The Persistence Of Pirates

by Daniel Russ on April 27, 2010

French Naval Forces Overpower Pirates

A young hostage is taken to safety by French naval forces after they stormed the vessel. Two pirates and the boat’s captain were killed in the shoot-out. Three pirates were captured.”

Excerpts from, Time Magazine’s discussion of the persistence of Pirates.

“This time last year, Somali pirates dominated headlines in the U.S. The hijacking of the Maersk Alabama, a tanker captained by an American, led to a made-for-Hollywood intervention by sharp-shooting marines and triggered a media frenzy about the rise of piracy off the Horn of Africa. In the months that followed, a U.S. and E.U.-led naval task force stepped up patrols around Somalia’s coastline and lessened the threat posed by pirates there. This year there were only 17 attacks in the Gulf of Aden and waters surrounding Somalia between January and March — a peak time for piracy in the region because of a favorable weather conditions — compared to over 40 in that same period in 2009.

But Somalia’s pirates are far from defeated. On Apr. 18, they pulled off one of the most ambitious captures yet, seizing three Thai fishing trawlers far out into the Indian Ocean. The vessels had 77 crewmen on board and were 1,200 miles away from the Somali coast — making the hijacking the farthest off-shore heist ever conducted by Somali pirates as well as the largest in terms of numbers of hostages taken. Three days later, just four suspected Somali pirates armed with AK-47s and a rocket-propelled grenade managed to seize a Panamanian-listed bulk carrier 200 miles out from the Gulf of Aden corridor still patrolled by convoys of international warships.
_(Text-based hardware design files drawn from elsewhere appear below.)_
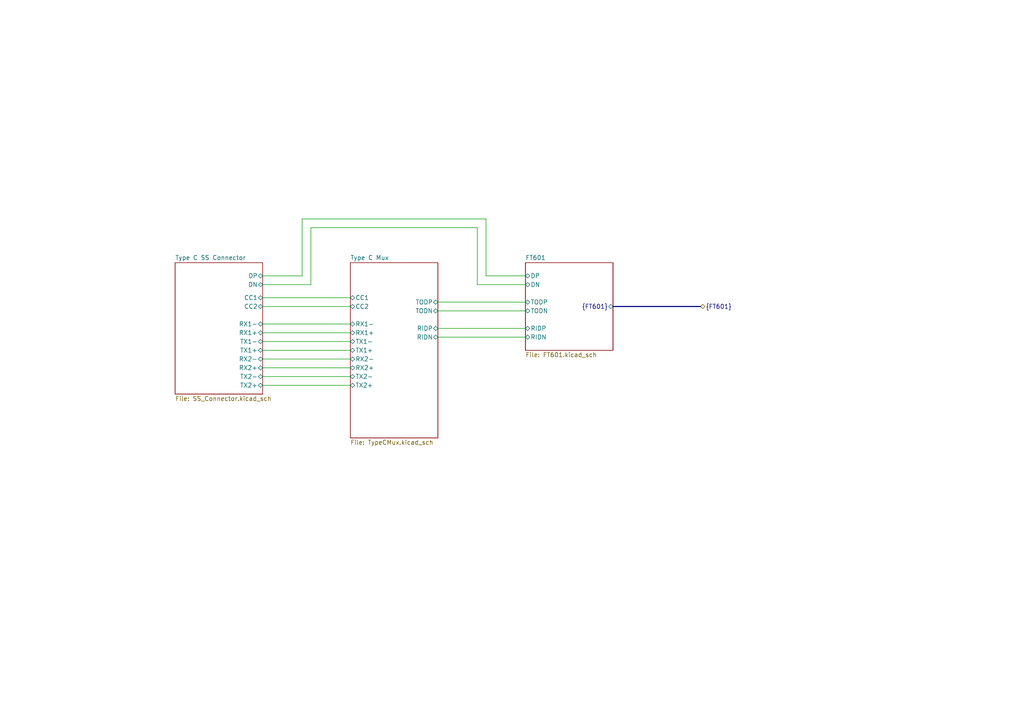
<source format=kicad_sch>
(kicad_sch
	(version 20231120)
	(generator "eeschema")
	(generator_version "8.0")
	(uuid "342b0470-aa83-45a5-8c09-20c70895e16a")
	(paper "A4")
	(title_block
		(title "PCIeDMA")
		(date "2024-01-01")
		(rev "1")
		(company "github.com/eggsampler")
	)
	(lib_symbols)
	(wire
		(pts
			(xy 138.43 66.04) (xy 90.17 66.04)
		)
		(stroke
			(width 0)
			(type default)
		)
		(uuid "003f3050-b64a-4e38-a7dd-e6c67e93dd17")
	)
	(wire
		(pts
			(xy 87.63 80.01) (xy 87.63 63.5)
		)
		(stroke
			(width 0)
			(type default)
		)
		(uuid "3d41bc6e-e58f-4532-b91b-c16106242f2b")
	)
	(wire
		(pts
			(xy 76.2 104.14) (xy 101.6 104.14)
		)
		(stroke
			(width 0)
			(type default)
		)
		(uuid "3e27ab09-43fb-4e27-ad37-4c3402505cde")
	)
	(wire
		(pts
			(xy 76.2 106.68) (xy 101.6 106.68)
		)
		(stroke
			(width 0)
			(type default)
		)
		(uuid "464dc292-30ad-4f73-92ff-09195c002c0e")
	)
	(wire
		(pts
			(xy 76.2 86.36) (xy 101.6 86.36)
		)
		(stroke
			(width 0)
			(type default)
		)
		(uuid "49360a01-ce26-44ac-a463-3f6ff5ce4e06")
	)
	(wire
		(pts
			(xy 76.2 80.01) (xy 87.63 80.01)
		)
		(stroke
			(width 0)
			(type default)
		)
		(uuid "4cd7df7b-091f-43cb-9d84-bf946971517c")
	)
	(wire
		(pts
			(xy 76.2 109.22) (xy 101.6 109.22)
		)
		(stroke
			(width 0)
			(type default)
		)
		(uuid "51e0dd94-a58e-4908-9aa2-3e80243ac0d0")
	)
	(wire
		(pts
			(xy 76.2 111.76) (xy 101.6 111.76)
		)
		(stroke
			(width 0)
			(type default)
		)
		(uuid "529d17f0-02c3-4592-8eac-ddbd63448d07")
	)
	(wire
		(pts
			(xy 90.17 82.55) (xy 76.2 82.55)
		)
		(stroke
			(width 0)
			(type default)
		)
		(uuid "55498931-38e2-432c-af8c-3dac8713bd59")
	)
	(wire
		(pts
			(xy 76.2 93.98) (xy 101.6 93.98)
		)
		(stroke
			(width 0)
			(type default)
		)
		(uuid "5d82dbb0-e314-48fb-807a-67fa4296fb80")
	)
	(wire
		(pts
			(xy 76.2 101.6) (xy 101.6 101.6)
		)
		(stroke
			(width 0)
			(type default)
		)
		(uuid "606a6007-8c32-4abc-a4c0-2e0700987752")
	)
	(wire
		(pts
			(xy 127 95.25) (xy 152.4 95.25)
		)
		(stroke
			(width 0)
			(type default)
		)
		(uuid "7dc6a9a1-9bbd-4b36-9909-834b7d42da6f")
	)
	(wire
		(pts
			(xy 152.4 82.55) (xy 138.43 82.55)
		)
		(stroke
			(width 0)
			(type default)
		)
		(uuid "8e1beaeb-c8be-4e41-9333-8161d32dec84")
	)
	(wire
		(pts
			(xy 127 97.79) (xy 152.4 97.79)
		)
		(stroke
			(width 0)
			(type default)
		)
		(uuid "95efd9e4-3e9e-4e7a-8767-7f808133fe59")
	)
	(wire
		(pts
			(xy 76.2 99.06) (xy 101.6 99.06)
		)
		(stroke
			(width 0)
			(type default)
		)
		(uuid "9b501fb1-c993-4121-b66b-fea00061f14b")
	)
	(wire
		(pts
			(xy 87.63 63.5) (xy 140.97 63.5)
		)
		(stroke
			(width 0)
			(type default)
		)
		(uuid "9f4d5fe8-e3ce-49c5-8df3-d70083bc65c9")
	)
	(wire
		(pts
			(xy 90.17 66.04) (xy 90.17 82.55)
		)
		(stroke
			(width 0)
			(type default)
		)
		(uuid "a4314c0f-1fc7-489a-9018-81d44a963add")
	)
	(wire
		(pts
			(xy 127 90.17) (xy 152.4 90.17)
		)
		(stroke
			(width 0)
			(type default)
		)
		(uuid "aca9f702-2ada-471d-84d0-87cf09eb465d")
	)
	(wire
		(pts
			(xy 140.97 80.01) (xy 152.4 80.01)
		)
		(stroke
			(width 0)
			(type default)
		)
		(uuid "ae09fe9d-87ff-42a9-98cd-79170e4c8988")
	)
	(bus
		(pts
			(xy 177.8 88.9) (xy 203.2 88.9)
		)
		(stroke
			(width 0)
			(type default)
		)
		(uuid "b0dbeacb-383d-4b85-b541-563281885281")
	)
	(wire
		(pts
			(xy 127 87.63) (xy 152.4 87.63)
		)
		(stroke
			(width 0)
			(type default)
		)
		(uuid "bb449247-d28a-4179-a4bb-d46c24b6807d")
	)
	(wire
		(pts
			(xy 138.43 82.55) (xy 138.43 66.04)
		)
		(stroke
			(width 0)
			(type default)
		)
		(uuid "cbafc78a-c0de-455c-a61f-da4f45dd4be8")
	)
	(wire
		(pts
			(xy 76.2 96.52) (xy 101.6 96.52)
		)
		(stroke
			(width 0)
			(type default)
		)
		(uuid "e35d0d5b-00e1-4275-83d0-276021687e03")
	)
	(wire
		(pts
			(xy 76.2 88.9) (xy 101.6 88.9)
		)
		(stroke
			(width 0)
			(type default)
		)
		(uuid "e47b6d81-a37d-4c30-aec7-a09cbd12c05b")
	)
	(wire
		(pts
			(xy 140.97 63.5) (xy 140.97 80.01)
		)
		(stroke
			(width 0)
			(type default)
		)
		(uuid "fdefcb5b-6979-4970-b89e-30591a5787e7")
	)
	(hierarchical_label "{FT601}"
		(shape bidirectional)
		(at 203.2 88.9 0)
		(fields_autoplaced yes)
		(effects
			(font
				(size 1.27 1.27)
			)
			(justify left)
		)
		(uuid "7bc03afc-18ce-4c2a-84ac-32f16ed332e9")
	)
	(sheet
		(at 152.4 76.2)
		(size 25.4 25.4)
		(fields_autoplaced yes)
		(stroke
			(width 0.1524)
			(type solid)
		)
		(fill
			(color 0 0 0 0.0000)
		)
		(uuid "1e1765f3-545d-4aaf-abef-9d51765eb357")
		(property "Sheetname" "FT601"
			(at 152.4 75.4884 0)
			(effects
				(font
					(size 1.27 1.27)
				)
				(justify left bottom)
			)
		)
		(property "Sheetfile" "FT601.kicad_sch"
			(at 152.4 102.1846 0)
			(effects
				(font
					(size 1.27 1.27)
				)
				(justify left top)
			)
		)
		(pin "{FT601}" bidirectional
			(at 177.8 88.9 0)
			(effects
				(font
					(size 1.27 1.27)
				)
				(justify right)
			)
			(uuid "91112773-2cd4-4bae-8d5a-b19f67df612e")
		)
		(pin "DP" bidirectional
			(at 152.4 80.01 180)
			(effects
				(font
					(size 1.27 1.27)
				)
				(justify left)
			)
			(uuid "9c3c18fc-c9d0-4b09-b69c-64a3386bfa1d")
		)
		(pin "TODN" bidirectional
			(at 152.4 90.17 180)
			(effects
				(font
					(size 1.27 1.27)
				)
				(justify left)
			)
			(uuid "187cf84c-1dc9-497e-9228-5288a427dfa2")
		)
		(pin "RIDP" bidirectional
			(at 152.4 95.25 180)
			(effects
				(font
					(size 1.27 1.27)
				)
				(justify left)
			)
			(uuid "490022cf-b637-4487-9cef-bf80a84e3ee2")
		)
		(pin "RIDN" bidirectional
			(at 152.4 97.79 180)
			(effects
				(font
					(size 1.27 1.27)
				)
				(justify left)
			)
			(uuid "6419dc20-8bb4-4483-8a05-488448317902")
		)
		(pin "TODP" bidirectional
			(at 152.4 87.63 180)
			(effects
				(font
					(size 1.27 1.27)
				)
				(justify left)
			)
			(uuid "c019d8fb-29f9-4393-a1f6-40a43fd964e2")
		)
		(pin "DN" bidirectional
			(at 152.4 82.55 180)
			(effects
				(font
					(size 1.27 1.27)
				)
				(justify left)
			)
			(uuid "cb933015-dda8-4ce0-afcf-b4f2e324e649")
		)
		(instances
			(project "PCIeDMA"
				(path "/e81b7940-99a9-4b7f-b36e-83163c2a41ea/7a0228e7-fd71-4077-a299-fb4e56b9ae94"
					(page "7")
				)
			)
		)
	)
	(sheet
		(at 101.6 76.2)
		(size 25.4 50.8)
		(fields_autoplaced yes)
		(stroke
			(width 0.1524)
			(type solid)
		)
		(fill
			(color 0 0 0 0.0000)
		)
		(uuid "548d1db4-f934-444a-a617-145d366d240a")
		(property "Sheetname" "Type C Mux"
			(at 101.6 75.4884 0)
			(effects
				(font
					(size 1.27 1.27)
				)
				(justify left bottom)
			)
		)
		(property "Sheetfile" "TypeCMux.kicad_sch"
			(at 101.6 127.5846 0)
			(effects
				(font
					(size 1.27 1.27)
				)
				(justify left top)
			)
		)
		(pin "RIDP" bidirectional
			(at 127 95.25 0)
			(effects
				(font
					(size 1.27 1.27)
				)
				(justify right)
			)
			(uuid "43cbb341-eaec-4878-afb5-1f5d232c27dc")
		)
		(pin "TODP" bidirectional
			(at 127 87.63 0)
			(effects
				(font
					(size 1.27 1.27)
				)
				(justify right)
			)
			(uuid "6651937c-dac6-4284-ba1c-78c5b4931040")
		)
		(pin "TODN" bidirectional
			(at 127 90.17 0)
			(effects
				(font
					(size 1.27 1.27)
				)
				(justify right)
			)
			(uuid "74843548-f275-4980-aa44-a582c792490d")
		)
		(pin "RIDN" bidirectional
			(at 127 97.79 0)
			(effects
				(font
					(size 1.27 1.27)
				)
				(justify right)
			)
			(uuid "b1bbc23c-8a42-4f6e-8cfb-2b02a7a71008")
		)
		(pin "TX1+" bidirectional
			(at 101.6 101.6 180)
			(effects
				(font
					(size 1.27 1.27)
				)
				(justify left)
			)
			(uuid "6a016a90-602a-4b72-92b7-5a4272b9de27")
		)
		(pin "RX1+" bidirectional
			(at 101.6 96.52 180)
			(effects
				(font
					(size 1.27 1.27)
				)
				(justify left)
			)
			(uuid "dfe7cc46-9d82-4210-9704-8663bb742cd0")
		)
		(pin "TX1-" bidirectional
			(at 101.6 99.06 180)
			(effects
				(font
					(size 1.27 1.27)
				)
				(justify left)
			)
			(uuid "cd0291d1-1051-4e4f-8ebf-87c37e1b2fa4")
		)
		(pin "RX2-" bidirectional
			(at 101.6 104.14 180)
			(effects
				(font
					(size 1.27 1.27)
				)
				(justify left)
			)
			(uuid "70ea42d9-1600-4257-bdfa-3ce4286b352d")
		)
		(pin "TX2-" bidirectional
			(at 101.6 109.22 180)
			(effects
				(font
					(size 1.27 1.27)
				)
				(justify left)
			)
			(uuid "e3b5d649-5229-43ea-913f-41c339ed96db")
		)
		(pin "RX2+" bidirectional
			(at 101.6 106.68 180)
			(effects
				(font
					(size 1.27 1.27)
				)
				(justify left)
			)
			(uuid "288b76cf-8e34-4d78-a0a3-af357c007dc1")
		)
		(pin "RX1-" bidirectional
			(at 101.6 93.98 180)
			(effects
				(font
					(size 1.27 1.27)
				)
				(justify left)
			)
			(uuid "15ceb985-cb7c-4c04-aa08-f6386c04379b")
		)
		(pin "TX2+" bidirectional
			(at 101.6 111.76 180)
			(effects
				(font
					(size 1.27 1.27)
				)
				(justify left)
			)
			(uuid "a386a5e1-d0e4-4966-8327-8ef32f41c46e")
		)
		(pin "CC2" bidirectional
			(at 101.6 88.9 180)
			(effects
				(font
					(size 1.27 1.27)
				)
				(justify left)
			)
			(uuid "f10710d8-949c-45dd-9fc1-fffc89005064")
		)
		(pin "CC1" bidirectional
			(at 101.6 86.36 180)
			(effects
				(font
					(size 1.27 1.27)
				)
				(justify left)
			)
			(uuid "c3bee9a1-715a-4bbb-85f8-829ad6a94594")
		)
		(instances
			(project "PCIeDMA"
				(path "/e81b7940-99a9-4b7f-b36e-83163c2a41ea/7a0228e7-fd71-4077-a299-fb4e56b9ae94"
					(page "6")
				)
			)
		)
	)
	(sheet
		(at 50.8 76.2)
		(size 25.4 38.1)
		(fields_autoplaced yes)
		(stroke
			(width 0.1524)
			(type solid)
		)
		(fill
			(color 0 0 0 0.0000)
		)
		(uuid "c6b17c31-cfdb-46cd-b24a-c1c1d0663a5b")
		(property "Sheetname" "Type C SS Connector"
			(at 50.8 75.4884 0)
			(effects
				(font
					(size 1.27 1.27)
				)
				(justify left bottom)
			)
		)
		(property "Sheetfile" "SS_Connector.kicad_sch"
			(at 50.8 114.8846 0)
			(effects
				(font
					(size 1.27 1.27)
				)
				(justify left top)
			)
		)
		(pin "DP" bidirectional
			(at 76.2 80.01 0)
			(effects
				(font
					(size 1.27 1.27)
				)
				(justify right)
			)
			(uuid "3135b99a-7373-4c47-84e7-b54360c06b42")
		)
		(pin "CC1" bidirectional
			(at 76.2 86.36 0)
			(effects
				(font
					(size 1.27 1.27)
				)
				(justify right)
			)
			(uuid "89c9252b-ec31-4b88-bde9-e01234033454")
		)
		(pin "CC2" bidirectional
			(at 76.2 88.9 0)
			(effects
				(font
					(size 1.27 1.27)
				)
				(justify right)
			)
			(uuid "c2c6ab6e-94bb-4224-a6e5-79045f0a1399")
		)
		(pin "DN" bidirectional
			(at 76.2 82.55 0)
			(effects
				(font
					(size 1.27 1.27)
				)
				(justify right)
			)
			(uuid "8a6ad84e-5fe9-4a31-8d10-7e7b3a21b648")
		)
		(pin "TX2-" bidirectional
			(at 76.2 109.22 0)
			(effects
				(font
					(size 1.27 1.27)
				)
				(justify right)
			)
			(uuid "5a3b6974-22e9-4b40-9ffa-cd56ae42c3b7")
		)
		(pin "RX1-" bidirectional
			(at 76.2 93.98 0)
			(effects
				(font
					(size 1.27 1.27)
				)
				(justify right)
			)
			(uuid "3f7bdaaf-95d6-4ea2-a2b6-acefacffd82e")
		)
		(pin "RX2-" bidirectional
			(at 76.2 104.14 0)
			(effects
				(font
					(size 1.27 1.27)
				)
				(justify right)
			)
			(uuid "df28c94c-0c07-4474-a797-c0b5bfcb1d64")
		)
		(pin "RX2+" bidirectional
			(at 76.2 106.68 0)
			(effects
				(font
					(size 1.27 1.27)
				)
				(justify right)
			)
			(uuid "3cc13465-5bb0-4de9-883e-9d5f2459edfe")
		)
		(pin "TX2+" bidirectional
			(at 76.2 111.76 0)
			(effects
				(font
					(size 1.27 1.27)
				)
				(justify right)
			)
			(uuid "435958e4-607c-48ab-8fc6-a11f5b19c6c9")
		)
		(pin "RX1+" bidirectional
			(at 76.2 96.52 0)
			(effects
				(font
					(size 1.27 1.27)
				)
				(justify right)
			)
			(uuid "a03c6f05-da70-46c9-a569-f231778ba537")
		)
		(pin "TX1-" bidirectional
			(at 76.2 99.06 0)
			(effects
				(font
					(size 1.27 1.27)
				)
				(justify right)
			)
			(uuid "a24a85ef-9b64-4b0b-b7f8-48e052a26a16")
		)
		(pin "TX1+" bidirectional
			(at 76.2 101.6 0)
			(effects
				(font
					(size 1.27 1.27)
				)
				(justify right)
			)
			(uuid "4675e055-f862-40a8-b0fd-088a487801d2")
		)
		(instances
			(project "PCIeDMA"
				(path "/e81b7940-99a9-4b7f-b36e-83163c2a41ea/7a0228e7-fd71-4077-a299-fb4e56b9ae94"
					(page "5")
				)
			)
		)
	)
)
</source>
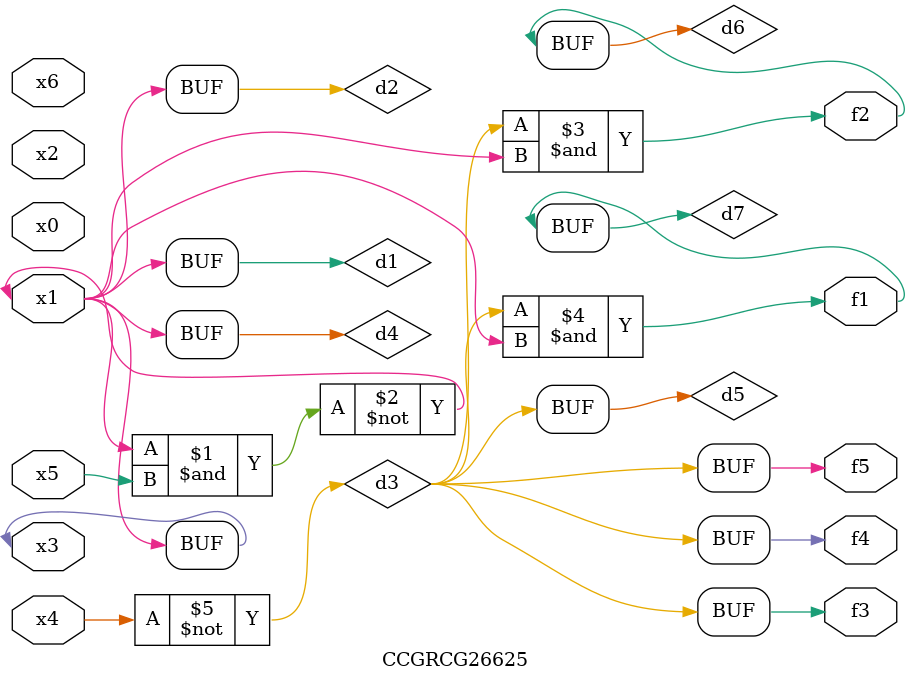
<source format=v>
module CCGRCG26625(
	input x0, x1, x2, x3, x4, x5, x6,
	output f1, f2, f3, f4, f5
);

	wire d1, d2, d3, d4, d5, d6, d7;

	buf (d1, x1, x3);
	nand (d2, x1, x5);
	not (d3, x4);
	buf (d4, d1, d2);
	buf (d5, d3);
	and (d6, d3, d4);
	and (d7, d3, d4);
	assign f1 = d7;
	assign f2 = d6;
	assign f3 = d5;
	assign f4 = d5;
	assign f5 = d5;
endmodule

</source>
Despite the vigil of many of the world’s powerful navies, it’s clear that the pirates’ reach seems to be widening, with the majority of recent successful attacks taking place closer to the Indian Ocean archipelagos of the Maldives and the Seychelles than Somalia. Currently, 15 vessels and 326 sailors are being held by Somali pirates — similar numbers to this time last year. Noel Choong, head of the International Maritime Bureau’s Piracy Reporting Centre based in Kuala Lumpur, says his organization has been receiving frantic calls from shipowners asking what Indian Ocean routes are actually safe. “It’s difficult to know what to tell them,” he says. “The pirates have been popping up almost everywhere.”

Analysts say the increasing range of the Somali pirates is a tactical response to the foreign crackdown over stretches of sea closer to Somalia. Somali pirate captains “have learned the lessons of being hemmed in by these international navies,” says Roger Middleton, an expert on the Horn of Africa at Chatham House, a London-based think tank. “They’re probably thinking, ‘The further away we go, the more scattered we are, the harder it is for the foreign navies to catch us.'” At the peak of the patrols, there are between 35 to 40 warships plying the waters off Somalia and safeguarding commercial vessels transiting through the Gulf of Aden. Given that Somalia’s 1,900 mile-long coastline is continental Africa’s longest, there are plenty of holes for pirate “motherships” — retrofitted fishing vessels that tow along smaller skiffs and often carry large reserves of fuel as well as GPS equipment — to putter into the deep sea of the Indian Ocean. Middleton estimates that it would take a mammoth flotilla of 700 or 800 ships in the region to actually neutralize the full, albeit rudimentary, capabilities of the pirates.

That sort of mobilization is unthinkable, not least because modern navies simply do not boast such numbers. The current international anti-piracy effort comprises separate American-led, NATO and E.U. task forces as well as independent detachments of warships sent by countries like India, China and Russia. Operations have been loosely coordinated from U.S. navy regional headquarters in Bahrain at monthly meetings of the Shared Awareness and Deconfliction group, coined “SHADE.” So far, this conclave has enabled better policing of the Gulf of Aden, a vital artery for commercial shipping, and the protection of vulnerable vessels like the World Food Program ships that bring aid to Mogadishu, Somalia’s beleaguered capital. But the now vital work of monitoring vast stretches of the Indian Ocean will require far more coordination, particularly in the sensitive military field of surveillance.

Sam Bateman, a maritime security expert at the S. Rajaratnam School of International Studies in Singapore, questions whether that sort of cooperation can be achieved. “Aerial and eventually satellite surveillance is going to be essential to countering the piracy threat,” he says. “But you can imagine the U.S. would be rather unwilling to reveal to, say, China the full extent of its capabilities.” The anti-piracy task forces are already dealing with a host of other legal and logistical headaches, from tight rules of engagement — innocent Somali fishermen have been mistaken for combatants — to the dilemma of what to do with pirates arrested in international waters. Eleven suspected Somali pirates appeared in a Virginia court on Apr. 23 in connection to attacks earlier in the year, but U.S. and European officials fear trials like this may open up a jurisdictional can of worms, as well as lead to many applications for asylum. Some policy makers have even suggested instituting a roving, U.N.-backed floating criminal court.”